EXCERPT TO READ:
== Segment start ==
Note: check /proc/cmdline on the nodes to get the current kernel arguments list.

Removing kernel argument

oc create -f- <<_EOF_
apiVersion: tuned.openshift.io/v1
kind: Tuned
metadata:
  name: configuration-hotfixes
  namespace: openshift-cluster-node-tuning-operator
spec:
  profile:
  - data: |
      [main]
      summary=Configuration changes profile inherited from performance created tuned

      include=openshift-node-performance-manual
      [bootloader]
      cmdline_removeKernelArgs=-idle=poll
    name: openshift-configuration-hotfixes
  recommend:
  - machineConfigLabels:
      machineconfiguration.openshift.io/role: "worker-cnf"
    priority: 15
    profile: openshift-configuration-hotfixes
_EOF_

The kernel argument is now removed:

sh-4.2# cat /proc/cmdline | grep "idle=poll"
== Segment end ==
CHECK YOUR UNDERSTANDING:
- 1) In the excerpt on removing a kernel argument, what should you check on the nodes to get the current list of kernel arguments?
- 2) Continue the excerpt on removing a kernel argument from the point where it stops.
The lines that come next have nothing to do with the excerpt on removing a kernel argument.

DATASET ENTRIES:
== Segment start ==
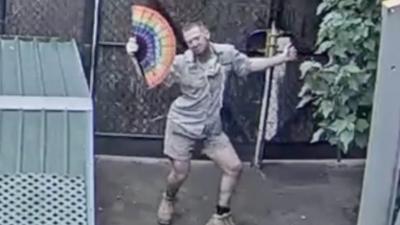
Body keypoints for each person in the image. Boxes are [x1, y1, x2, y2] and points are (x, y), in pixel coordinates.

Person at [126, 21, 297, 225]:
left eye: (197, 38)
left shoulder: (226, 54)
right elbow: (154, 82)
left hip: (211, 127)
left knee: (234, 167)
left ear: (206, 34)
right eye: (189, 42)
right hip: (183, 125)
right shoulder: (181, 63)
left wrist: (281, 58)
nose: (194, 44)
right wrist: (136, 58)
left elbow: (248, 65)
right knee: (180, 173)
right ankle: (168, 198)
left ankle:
== Segment end ==
== Segment start ==
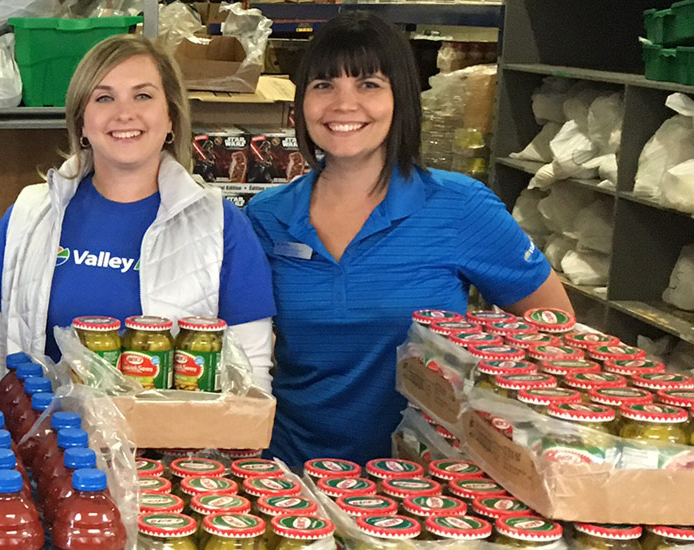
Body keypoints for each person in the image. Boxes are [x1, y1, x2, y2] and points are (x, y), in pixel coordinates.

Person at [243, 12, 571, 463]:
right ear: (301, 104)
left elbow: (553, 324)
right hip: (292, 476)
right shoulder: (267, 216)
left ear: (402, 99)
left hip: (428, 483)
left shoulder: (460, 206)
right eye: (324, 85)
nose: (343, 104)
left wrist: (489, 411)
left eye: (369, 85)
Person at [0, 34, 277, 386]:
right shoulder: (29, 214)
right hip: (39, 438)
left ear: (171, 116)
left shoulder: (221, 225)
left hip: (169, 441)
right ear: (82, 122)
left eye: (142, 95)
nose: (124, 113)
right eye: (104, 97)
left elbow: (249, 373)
== Segment end ==
ANSWERS:
- 1) /proc/cmdline

- 2)
sh-4.2# 

Changing sysctl values

sh-4.2# sysctl -n kernel.hung_task_timeout_secs
600
sh-4.2# sysctl -n kernel.nmi_watchdog          
0
sh-4.2# sysctl -n kernel.sched_rt_runtime_us
-1
oc create -f- <<_EOF_
apiVersion: tuned.openshift.io/v1
kind: Tuned
metadata:
  name: configuration-hotfixes
  namespace: openshift-cluster-node-tuning-operator
spec:
  profile:
  - data: |
      [main]
      summary=Configuration changes profile inherited from performance created tuned

      include=openshift-node-performance-manual
      [sysctl]
      kernel.hung_task_timeout_secs = 700  # change value from 600 to 700
      kernel.nmi_watchdog=     #set empty value
      kernel.sched_rt_runtime_us=-   # try removal
         

    name: openshift-configuration-hotfixes
  recommend:
  - machineConfigLabels:
      machineconfiguration.openshift.io/role: "worker-cnf"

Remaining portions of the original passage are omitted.